Building from sources

You first need to install a D toolchain for your specific platform (tested with dmd 2.091.0). Then, you just have to run the make check command. It will compile mcti-detect and run the test harness.

Usage

After compiling using either the Makefile (or directly the dub package manager), you will find mcti-detect in the top source directory. It is a command-line tool that accepts JSON files.

Command-Line Interface

  • -t: provide a new task, through a JSON file stored on the filesystem.
  • -g: provide the exclusion groups, through a JSON file stored on the filesystem.
  • --show-dates: display in the standard output the dates at which each temporal transition is reachable.
  • --dot-output: produce in the specified file a dot representation of the set of tasks provided through -t and the result of the exclusion groups provided through -g.

JSON File Formats

Tasks

Two top-level keys:

  • start: the name (string) of the node that is the entry point;
  • display: a structure to change how dot produces its files;
  • graph: an array of nodes (see below).

A node is an object with the following structure:

  • source: the name (string) of a node;
  • targets: a list (non-empty) of objects with the following keys:
    • node: the name of the node that the source can reach;
    • transition: the name of the transition along the arc joining source and node.

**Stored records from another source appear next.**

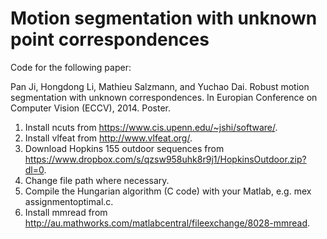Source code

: # Motion segmentation with unknown point correspondences

Code for the following paper:

Pan Ji, Hongdong Li, Mathieu Salzmann, and Yuchao Dai. Robust motion segmentation with unknown correspondences. In Europian Conference on Computer Vision (ECCV), 2014. Poster.



1. Install ncuts from https://www.cis.upenn.edu/~jshi/software/.
2. Install vlfeat from http://www.vlfeat.org/.
3. Download Hopkins 155 outdoor sequences from https://www.dropbox.com/s/qzsw958uhk8r9j1/HopkinsOutdoor.zip?dl=0.
4. Change file path where necessary.
5. Compile the Hungarian algorithm (C code) with your Matlab, e.g. mex assignmentoptimal.c.
6. Install mmread from http://au.mathworks.com/matlabcentral/fileexchange/8028-mmread.
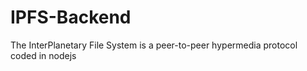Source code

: # IPFS-Backend
The InterPlanetary File System is a peer-to-peer hypermedia protocol coded in nodejs


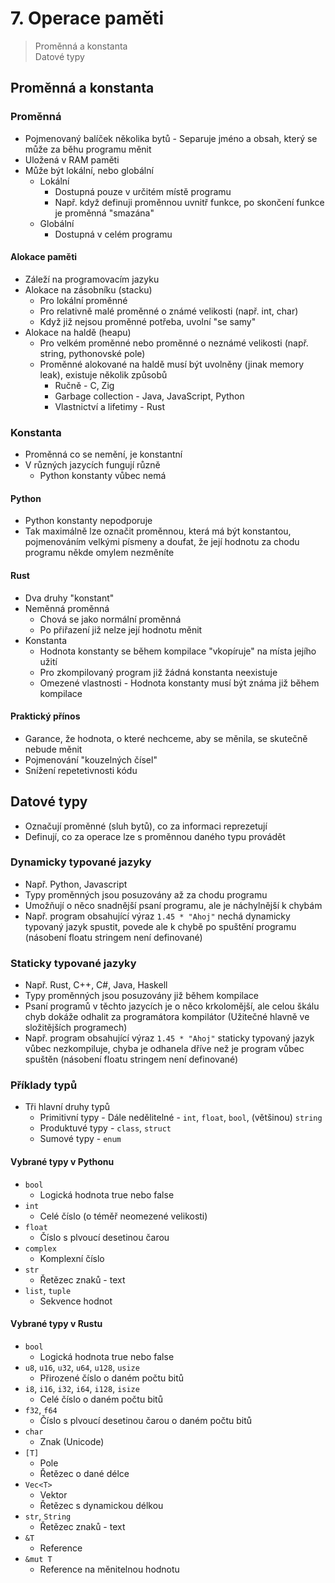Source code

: # 7. Operace paměti

> Proměnná a konstanta \
> Datové typy

## Proměnná a konstanta

### Proměnná

- Pojmenovaný balíček několika bytů - Separuje jméno a obsah, který se může za běhu programu měnit
- Uložená v RAM paměti
- Může být lokální, nebo globální
  - Lokální
    - Dostupná pouze v určitém místě programu
    - Např. když definuji proměnnou uvnitř funkce, po skončení funkce je proměnná "smazána"
  - Globální
    - Dostupná v celém programu

#### Alokace paměti

- Záleží na programovacím jazyku
- Alokace na zásobníku (stacku)
  - Pro lokální proměnné
  - Pro relativně malé proměnné o známé velikosti (např. int, char)
  - Když již nejsou proměnné potřeba, uvolní "se samy"
- Alokace na haldě (heapu)
  - Pro velkém proměnné nebo proměnné o neznámé velikosti (např. string, pythonovské pole)
  - Proměnné alokované na haldě musí být uvolněny (jinak memory leak), existuje několik způsobů
    - Ručně - C, Zig
    - Garbage collection - Java, JavaScript, Python
    - Vlastnictví a lifetimy - Rust

### Konstanta

- Proměnná co se nemění, je konstantní
- V různých jazycích fungují různě
  - Python konstanty vůbec nemá

#### Python

- Python konstanty nepodporuje
- Tak maximálně lze označit proměnnou, která má být konstantou, pojmenováním velkými písmeny a doufat, že její hodnotu za chodu programu někde omylem nezměníte

#### Rust

- Dva druhy "konstant"
- Neměnná proměnná
  - Chová se jako normální proměnná
  - Po přiřazení již nelze její hodnotu měnit
- Konstanta
  - Hodnota konstanty se během kompilace "vkopíruje" na místa jejího užití
  - Pro zkompilovaný program již žádná konstanta neexistuje
  - Omezené vlastnosti - Hodnota konstanty musí být známa již během kompilace

#### Praktický přínos

- Garance, že hodnota, o které nechceme, aby se měnila, se skutečně nebude měnit
- Pojmenování "kouzelných čísel"
- Snížení repetetivnosti kódu

## Datové typy

- Označují proměnné (sluh bytů), co za informaci reprezetují
- Definují, co za operace lze s proměnnou daného typu provádět

### Dynamicky typované jazyky

- Např. Python, Javascript
- Typy proměnných jsou posuzovány až za chodu programu
- Umožňují o něco snadnější psaní programu, ale je náchylnější k chybám
- Např. program obsahující výraz `1.45 * "Ahoj"` nechá dynamicky typovaný jazyk spustit, povede ale k chybě po spuštění programu (násobení floatu stringem není definované)

### Staticky typované jazyky

- Např. Rust, C++, C#, Java, Haskell
- Typy proměnných jsou posuzovány již během kompilace
- Psaní programů v těchto jazycích je o něco krkolomější, ale celou škálu chyb dokáže odhalit za programátora kompilátor (Užitečné hlavně ve složitějších programech)
- Např. program obsahující výraz `1.45 * "Ahoj"` staticky typovaný jazyk vůbec nezkompiluje, chyba je odhanela dříve než je program vůbec spuštěn (násobení floatu stringem není definované)

### Příklady typů

- Tři hlavní druhy typů
  - Primitivní typy - Dále nedělitelné - `int`, `float`, `bool`, (většinou) `string`
  - Produktuvé typy - `class`, `struct`
  - Sumové typy - `enum`

#### Vybrané typy v Pythonu

- `bool`
  - Logická hodnota true nebo false
- `int`
  - Celé číslo (o téměř neomezené velikosti)
- `float`
  - Číslo s plvoucí desetinou čarou
- `complex`
  - Komplexní číslo
- `str`
  - Řetězec znaků - text
- `list`, `tuple`
  - Sekvence hodnot

#### Vybrané typy v Rustu

- `bool`
  - Logická hodnota true nebo false
- `u8`, `u16`, `u32`, `u64`, `u128`, `usize`
  - Přirozené číslo o daném počtu bitů
- `i8`, `i16`, `i32`, `i64`, `i128`, `isize`
  - Celé číslo o daném počtu bitů
- `f32`, `f64`
  - Číslo s plvoucí desetinou čarou o daném počtu bitů
- `char`
  - Znak (Unicode)
- `[T]`
  - Pole
  - Řetězec o dané délce
- `Vec<T>`
  - Vektor
  - Řetězec s dynamickou délkou
- `str`, `String`
  - Řetězec znaků - text
- `&T`
  - Reference
- `&mut T`
  - Reference na měnitelnou hodnotu
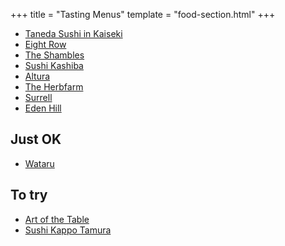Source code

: +++
title = "Tasting Menus"
template = "food-section.html"
+++

- [Taneda Sushi in Kaiseki](https://tanedaseattle.com/)
- [Eight Row](https://www.eightrow.com/)
- [The Shambles](https://www.delimeatsbar.com/)
- [Sushi Kashiba](https://sushikashiba.com/)
- [Altura](https://alturarestaurant.com/)
- [The Herbfarm](https://www.theherbfarm.com/)
- [Surrell](https://surrellseattle.com/)
- [Eden Hill](https://www.edenhillrestaurant.com/)

## Just OK
- [Wataru](https://wataruseattle.com/)

## To try
- [Art of the Table](https://www.artofthetable.net/)
- [Sushi Kappo Tamura](https://www.sushikappotamura.com/)
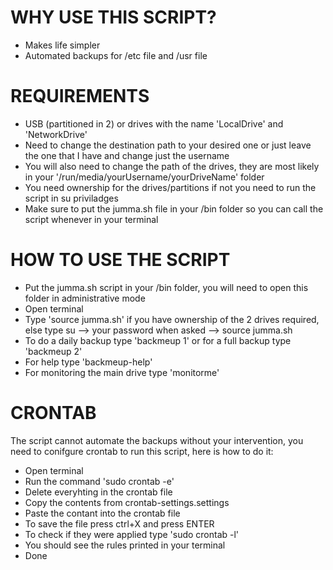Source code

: # WHY USE THIS SCRIPT?
- Makes life simpler
- Automated backups for /etc file and /usr file

# REQUIREMENTS 
- USB (partitioned in 2) or drives with the name 'LocalDrive' and 'NetworkDrive'
- Need to change the destination path to your desired one or just leave the one that I have and change just the username
- You will also need to change the path of the drives, they are most likely in your '/run/media/yourUsername/yourDriveName' folder
- You need ownership for the drives/partitions if not you need to run the script in su priviladges
- Make sure to put the jumma.sh file in your /bin folder so you can call the script whenever in your terminal

# HOW TO USE THE SCRIPT 
- Put the jumma.sh script in your /bin folder, you will need to open this folder in administrative mode
- Open terminal 
- Type 'source jumma.sh' if you have ownership of the 2 drives required, else type su --> your password when asked --> source jumma.sh
- To do a daily backup type 'backmeup 1' or for a full backup type 'backmeup 2'
- For help type 'backmeup-help'
- For monitoring the main drive type 'monitorme'

# CRONTAB 
The script cannot automate the backups without your intervention, you need to conifgure crontab to run this script, here is how to do it:
- Open terminal 
- Run the command 'sudo crontab -e'
- Delete everyhting in the crontab file 
- Copy the contents from crontab-settings.settings
- Paste the contant into the crontab file 
- To save the file press ctrl+X and press ENTER
- To check if they were applied type 'sudo crontab -l'
- You should see the rules printed in your terminal
- Done



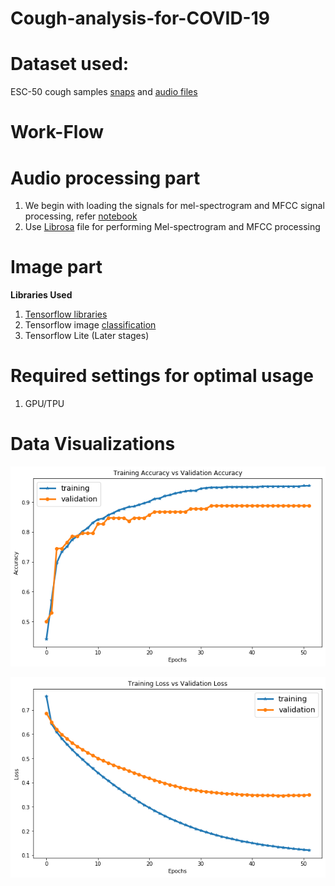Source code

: # Cough-analysis-for-COVID-19
# Dataset used:

ESC-50 cough samples [snaps](https://www.kaggle.com/kartikay99k/cough-detection) and [audio files](https://www.kaggle.com/mmoreaux/environmental-sound-classification-50)

# Work-Flow
# Audio processing part
1. We begin with loading the signals for mel-spectrogram and MFCC signal processing, refer [notebook](signal_processing.ipynb)
2. Use [Librosa](https://librosa.org/librosa/) file for performing Mel-spectrogram and MFCC processing

# Image part

**Libraries Used**
1. [Tensorflow libraries](https://tensorflow.org/)
2. Tensorflow image [classification](https://www.tensorflow.org/tutorials/images/classification)
3. Tensorflow Lite (Later stages)

# Required settings for optimal usage
1. GPU/TPU

# Data Visualizations

![metrics](cough_sound_classification/metrics.png)

![loss](cough_sound_classification/loss_plot.png)
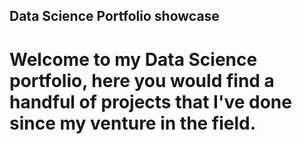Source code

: ## Data Science Portfolio showcase
# Welcome to my Data Science portfolio, here you would find a handful of projects that I've done since my venture in the field.
#
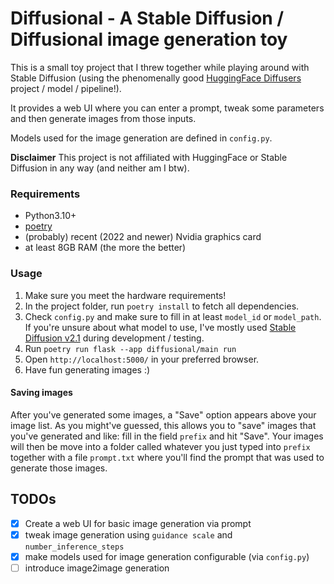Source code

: # Diffusional - A Stable Diffusion / Diffusional image generation toy

This is a small toy project that I threw together while playing around with Stable Diffusion (using the phenomenally good [HuggingFace Diffusers](https://huggingface.co/docs/diffusers/v0.3.0/en/api/pipelines/stable_diffusion) project / model / pipeline!).

It provides a web UI where you can enter a prompt, tweak some parameters and then generate images from those inputs.

Models used for the image generation are defined in `config.py`.

**Disclaimer** This project is not affiliated with HuggingFace or Stable Diffusion in any way (and neither am I btw).

### Requirements

* Python3.10+
* [poetry](https://python-poetry.org/)
* (probably) recent (2022 and newer) Nvidia graphics card
* at least 8GB RAM (the more the better)

### Usage

1. Make sure you meet the hardware requirements!
2. In the project folder, run `poetry install` to fetch all dependencies.
3. Check `config.py` and make sure to fill in at least `model_id` or `model_path`. If you're unsure about what model to use, I've mostly used [Stable Diffusion v2.1](https://huggingface.co/stabilityai/stable-diffusion-2-1) during development / testing.
4. Run `poetry run flask --app diffusional/main run`
5. Open `http://localhost:5000/` in your preferred browser.
6. Have fun generating images :)

#### Saving images

After you've generated some images, a "Save" option appears above your image list. As you might've guessed, this allows you to "save" images that you've generated and like: fill in the field `prefix` and hit "Save". Your images will then be move into a folder called whatever you just typed into `prefix` together with a file `prompt.txt` where you'll find the prompt that was used to generate those images. 

## TODOs

* [x] Create a web UI for basic image generation via prompt
* [x] tweak image generation using `guidance scale` and `number_inference_steps`
* [x] make models used for image generation configurable (via `config.py`)
* [ ] introduce image2image generation
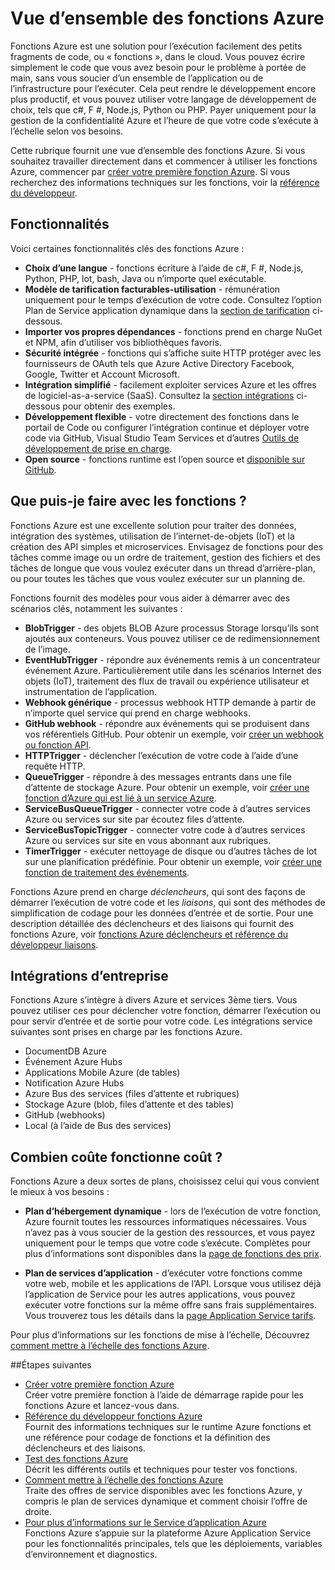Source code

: <properties
   pageTitle="Azure fonctionne présentation | Microsoft Azure"
   description="Comprendre l’utilisation des fonctions Azure pour optimiser les charges de travail asynchrones en minutes."
   services="functions"
   documentationCenter="na"
   authors="mattchenderson"
   manager="erikre"
   editor=""
   tags=""
   keywords="Azure fonctions, fonctions, traitement de l’événement, webhooks, cluster dynamique, architecture sans serveur"/>

<tags
   ms.service="functions"
   ms.devlang="multiple"
   ms.topic="get-started-article"
   ms.tgt_pltfrm="multiple"
   ms.workload="na"
   ms.date="08/29/2016"
   ms.author="cfowler;mahender;glenga"/>
   
   
# <a name="azure-functions-overview"></a>Vue d’ensemble des fonctions Azure

Fonctions Azure est une solution pour l’exécution facilement des petits fragments de code, ou « fonctions », dans le cloud. Vous pouvez écrire simplement le code que vous avez besoin pour le problème à portée de main, sans vous soucier d’un ensemble de l’application ou de l’infrastructure pour l’exécuter. Cela peut rendre le développement encore plus productif, et vous pouvez utiliser votre langage de développement de choix, tels que c#, F #, Node.js, Python ou PHP. Payer uniquement pour la gestion de la confidentialité Azure et l’heure de que votre code s’exécute à l’échelle selon vos besoins.

Cette rubrique fournit une vue d’ensemble des fonctions Azure. Si vous souhaitez travailler directement dans et commencer à utiliser les fonctions Azure, commencer par [créer votre première fonction Azure](functions-create-first-azure-function.md). Si vous recherchez des informations techniques sur les fonctions, voir la [référence du développeur](functions-reference.md).

## <a name="features"></a>Fonctionnalités

Voici certaines fonctionnalités clés des fonctions Azure :
    
* **Choix d’une langue** - fonctions écriture à l’aide de c#, F #, Node.js, Python, PHP, lot, bash, Java ou n’importe quel exécutable.
* **Modèle de tarification facturables-utilisation** - rémunération uniquement pour le temps d’exécution de votre code. Consultez l’option Plan de Service application dynamique dans la [section de tarification](#pricing) ci-dessous.  
* **Importer vos propres dépendances** - fonctions prend en charge NuGet et NPM, afin d’utiliser vos bibliothèques favoris.  
* **Sécurité intégrée** - fonctions qui s’affiche suite HTTP protéger avec les fournisseurs de OAuth tels que Azure Active Directory Facebook, Google, Twitter et Account Microsoft.  
* **Intégration simplifié** - facilement exploiter services Azure et les offres de logiciel-as-a-service (SaaS). Consultez la [section intégrations](#integrations) ci-dessous pour obtenir des exemples.  
* **Développement flexible** - votre directement des fonctions dans le portail de Code ou configurer l’intégration continue et déployer votre code via GitHub, Visual Studio Team Services et d’autres [Outils de développement de prise en charge](../app-service-web/web-sites-deploy.md#deploy-using-an-ide).  
* **Open source** - fonctions runtime est l’open source et [disponible sur GitHub](https://github.com/azure/azure-webjobs-sdk-script).  

## <a name="what-can-i-do-with-functions"></a>Que puis-je faire avec les fonctions ?

Fonctions Azure est une excellente solution pour traiter des données, intégration des systèmes, utilisation de l’internet-de-objets (IoT) et la création des API simples et microservices. Envisagez de fonctions pour des tâches comme image ou un ordre de traitement, gestion des fichiers et des tâches de longue que vous voulez exécuter dans un thread d’arrière-plan, ou pour toutes les tâches que vous voulez exécuter sur un planning de. 

Fonctions fournit des modèles pour vous aider à démarrer avec des scénarios clés, notamment les suivantes :

* **BlobTrigger** - des objets BLOB Azure processus Storage lorsqu’ils sont ajoutés aux conteneurs. Vous pouvez utiliser ce de redimensionnement de l’image.
* **EventHubTrigger** - répondre aux événements remis à un concentrateur événement Azure. Particulièrement utile dans les scénarios Internet des objets (IoT), traitement des flux de travail ou expérience utilisateur et instrumentation de l’application.
* **Webhook générique** - processus webhook HTTP demande à partir de n’importe quel service qui prend en charge webhooks.
* **GitHub webhook** - répondre aux événements qui se produisent dans vos référentiels GitHub. Pour obtenir un exemple, voir [créer un webhook ou fonction API](functions-create-a-web-hook-or-api-function.md).
* **HTTPTrigger** - déclencher l’exécution de votre code à l’aide d’une requête HTTP.
* **QueueTrigger** - répondre à des messages entrants dans une file d’attente de stockage Azure. Pour obtenir un exemple, voir [créer une fonction d’Azure qui est lié à un service Azure](functions-create-an-azure-connected-function.md).
* **ServiceBusQueueTrigger** - connecter votre code à d’autres services Azure ou services sur site par écoutez files d’attente. 
* **ServiceBusTopicTrigger** - connecter votre code à d’autres services Azure ou services sur site en vous abonnant aux rubriques. 
* **TimerTrigger** - exécuter nettoyage de disque ou d’autres tâches de lot sur une planification prédéfinie. Pour obtenir un exemple, voir [créer une fonction de traitement des événements](functions-create-an-event-processing-function.md).

Fonctions Azure prend en charge *déclencheurs*, qui sont des façons de démarrer l’exécution de votre code et les *liaisons*, qui sont des méthodes de simplification de codage pour les données d’entrée et de sortie. Pour une description détaillée des déclencheurs et des liaisons qui fournit des fonctions Azure, voir [fonctions Azure déclencheurs et référence du développeur liaisons](functions-triggers-bindings.md).


## <a name="integrations"></a>Intégrations d’entreprise

Fonctions Azure s’intègre à divers Azure et services 3ème tiers. Vous pouvez utiliser ces pour déclencher votre fonction, démarrer l’exécution ou pour servir d’entrée et de sortie pour votre code. Les intégrations service suivantes sont prises en charge par les fonctions Azure. 

* DocumentDB Azure
* Événement Azure Hubs 
* Applications Mobile Azure (de tables)
* Notification Azure Hubs
* Azure Bus des services (files d’attente et rubriques)
* Stockage Azure (blob, files d’attente et des tables) 
* GitHub (webhooks)
* Local (à l’aide de Bus des services)

## <a name="pricing"></a>Combien coûte fonctionne coût ?

Fonctions Azure a deux sortes de plans, choisissez celui qui vous convient le mieux à vos besoins : 

* **Plan d’hébergement dynamique** - lors de l’exécution de votre fonction, Azure fournit toutes les ressources informatiques nécessaires. Vous n’avez pas à vous soucier de la gestion des ressources, et vous payez uniquement pour le temps que votre code s’exécute. Complètes pour plus d’informations sont disponibles dans la [page de fonctions des prix](/pricing/details/functions). 

* **Plan de services d’application** - d’exécuter votre fonctions comme votre web, mobile et les applications de l’API. Lorsque vous utilisez déjà l’application de Service pour les autres applications, vous pouvez exécuter votre fonctions sur la même offre sans frais supplémentaires. Vous trouverez tous les détails dans la [page Application Service tarifs](/pricing/details/app-service/).

Pour plus d’informations sur les fonctions de mise à l’échelle, Découvrez [comment mettre à l’échelle des fonctions Azure](functions-scale.md).

##<a name="next-steps"></a>Étapes suivantes

+ [Créer votre première fonction Azure](functions-create-first-azure-function.md)  
Créer votre première fonction à l’aide de démarrage rapide pour les fonctions Azure et lancez-vous dans. 
+ [Référence du développeur fonctions Azure](functions-reference.md)  
Fournit des informations techniques sur le runtime Azure fonctions et une référence pour codage de fonctions et la définition des déclencheurs et des liaisons.
+ [Test des fonctions Azure](functions-test-a-function.md)  
Décrit les différents outils et techniques pour tester vos fonctions.
+ [Comment mettre à l’échelle des fonctions Azure](functions-scale.md)  
Traite des offres de service disponibles avec les fonctions Azure, y compris le plan de services dynamique et comment choisir l’offre de droite. 
+ [Pour plus d’informations sur le Service d’application Azure](../app-service/app-service-value-prop-what-is.md)  
Fonctions Azure s’appuie sur la plateforme Azure Application Service pour les fonctionnalités principales, tels que les déploiements, variables d’environnement et diagnostics. 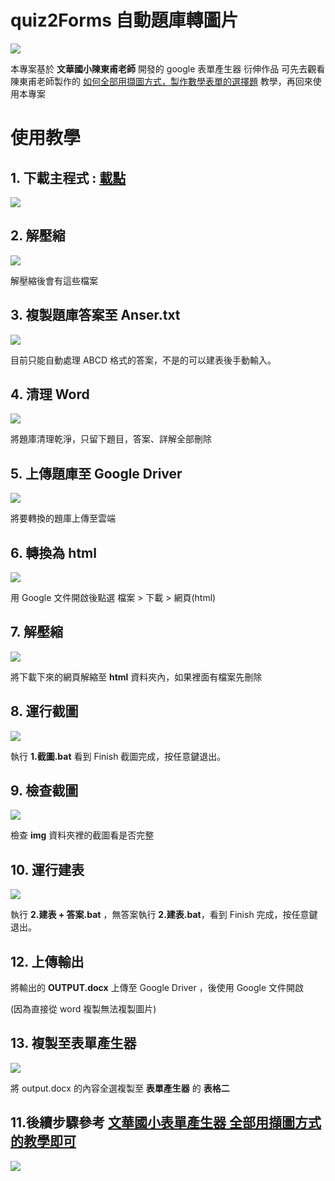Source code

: # quiz2Forms 自動題庫轉圖片

![](Images/img1.gif)

本專案基於 **文華國小陳東甫老師** 開發的 google 表單產生器 衍伸作品
可先去觀看陳東甫老師製作的 [如何全部用擷圖方式，製作數學表單的選擇題](https://resourceliteracy.weebly.com/csv35722google3492021934299862998322120214872115220837222942925524433292552115133021.html) 教學，再回來使用本專案

# 使用教學

## 1. 下載主程式 : [載點](https://github.com/Crazycurly/quiz2Forms/releases)

![](Images/img2.png)

## 2. 解壓縮

![](Images/img3.png)

解壓縮後會有這些檔案

## 3. 複製題庫答案至 Anser.txt

![](Images/img4.gif)

目前只能自動處理 ABCD 格式的答案，不是的可以建表後手動輸入。

## 4. 清理 Word

![](Images/img5.gif)

將題庫清理乾淨，只留下題目，答案、詳解全部刪除

## 5. 上傳題庫至 Google Driver

![](Images/img6.png)

將要轉換的題庫上傳至雲端

## 6. 轉換為 html

![](Images/img7.png)

用 Google 文件開啟後點選 檔案 > 下載 > 網頁(html)

## 7. 解壓縮

![](Images/img8.png)

將下載下來的網頁解縮至 **html** 資料夾內，如果裡面有檔案先刪除

## 8. 運行截圖

![](Images/img9.png)

執行 **1.截圖.bat** 看到 Finish 截圖完成，按任意鍵退出。

## 9. 檢查截圖

![](Images/img10.png)

檢查 **img** 資料夾裡的截圖看是否完整

## 10. 運行建表

![](Images/img11.png)

執行 **2.建表 + 答案.bat** ，無答案執行 **2.建表.bat**，看到 Finish 完成，按任意鍵退出。

## 12. 上傳輸出
將輸出的 **OUTPUT.docx** 上傳至 Google Driver ，後使用 Google 文件開啟

(因為直接從 word 複製無法複製圖片)

## 13. 複製至表單產生器

![](Images/img12.gif)

將 output.docx 的內容全選複製至 **表單產生器** 的 **表格二**

## 11.後續步驟參考 [文華國小表單產生器 全部用擷圖方式的教學即可](https://resourceliteracy.weebly.com/csv35722google3492021934299862998322120214872115220837222942925524433292552115133021.html)

![](Images/img13.png)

The display key contains an array of objects, each of them containing the following keys:

  • id (mandatory): the name of the transition or node;
  • html: an HTML representation of the label, that dot understands.

Exclusion Groups

This file shall contain a single key "groups" that is a list of list of strings. Each string being a temporal transition that must be present in the tasks.

{ "groups": [ [string] ] }

Example

Once you have compiled mcti-detect, run the following:

./mcti-detect -t examples/tasks/taskA.json \
              -t examples/tasks/taskB.json \
              -g examples/groups/A-B-with-overlap.json \
              --show-dates \
              --dot-output example.dot

This shall print the following:

B1: [{ 1 + 4k }]
B4: [{ 4 + 4k }]
B3: [{ 3 + 4k }]
B0: [{ 0 }]
B2: [{ 2 + 4k }]
A2: [{ 2 + 2k }]
A1: [{ 1 + 2k }]
A0: [{ 0 }]
Found intersection between 'A1' and 'B3' at date '3'

Then, convert the dot file to PDF, to observe the system that was just described (you will need dot):

dot -Tpdf example.dot > example.pdf

In the standard output, you can see the expression of dates at which each temporal transition is reachable. The last line states that A1 and B3 share at least a date in common, the first one being 3. If you go through the two graphs in the resulting PDF, and you synchronously advance by one transition in simultaneously both graphs, you will find that after 3 transitions taken both A1 and B3 can be activated at the same date. The exclusion group in this example expected for A1 and B3 not to overlap. This is an example of design that does not verify a non-interferent property.

For more examples, have a look at the examples/ directory.

Known Limitations

Currently, the JSON input files are not thouroughly checked. Ill-formatted input files may lead to an exception being thrown at run-time.

Contributing

Please refer to the file CONTRIBUTING.md.

License

This repository is under the Apache-V2 license.